Bear Market in the Canadian Oil Market


bear2   bear1

I have been a bear when it comes to Canadian oil companies. My view hasn’t changed much because our biggest customer is the U.S. and fracking has made importing oil from us less important. Plus the only way to get it there is by rail which is more expensive than by pipeline. Remember that 99% of our oil exports goes to the U.S. and our oil trades at a discount to WTI.

The keystone pipeline looks like it will not be approved until Obama is out of office and it will take another few years to build. The provinces, Federal government along with our native Indians are still fighting over the Northern Gateway pipeline. I have no idea if or when it will be built. We have two refineries in the east and no oil pipeline linking them to Western Canada

We don’t have any exporting LNG plants operating in Canada. We are still 3 to 5 years away from building one in British Columbia. The Bank of Canada is basing its monetary policy on the price of oil staying around $60 for the next two years. Not very bullish in my mind.

Canadian oil companies may bounce back when oil prices come back up but long term, we are years away from exporting oil & gas to other areas in the world.

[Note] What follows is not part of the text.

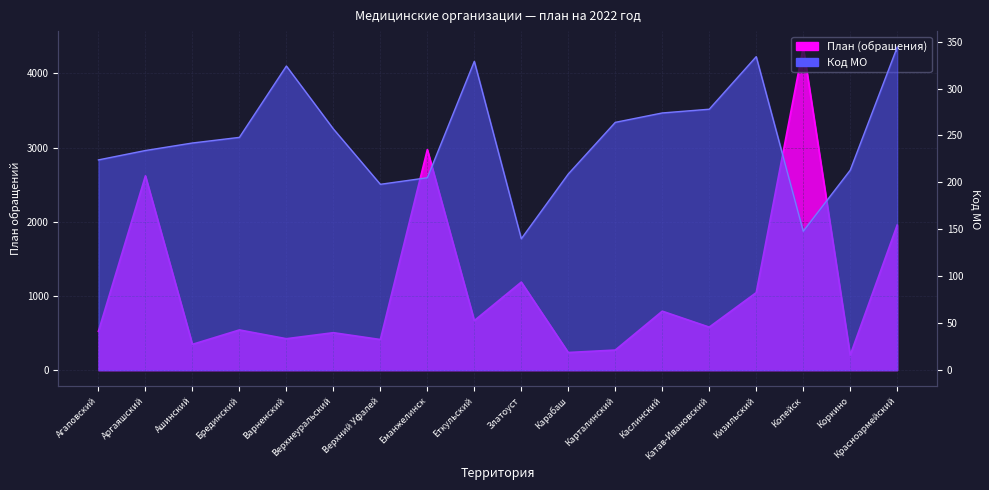

What is the spread (max minus min) of values at Брединский?

294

2 thoughts on “Bear Market in the Canadian Oil Market

  1. I have to say that I am under no illusion with respect to understanding macro conditions, the closest I ever came to thinking demographically was when I bought Harley. That worked out well; Winnebago, not so much.

    With that out of the way, I’m partial to my spreadsheet and calendar methodology to maintain my ‘Dogs of the TSX’, but it did result in some large-ish exposure to oil. Dividends are good (so far), but, yeah, getting into a beat up sector by virtue of a dividend yield benchmark can be disquieting. Like banks in ’09, LifeCos in ’12 …

    I like your blog, especially with your background


  2. Thanks for stopping by, the dogs of the TSX may still work for you short term even with oil stocks. The big oil companies will be smart enough to buy out the small junior companies. I just wouldn’t hold them long term.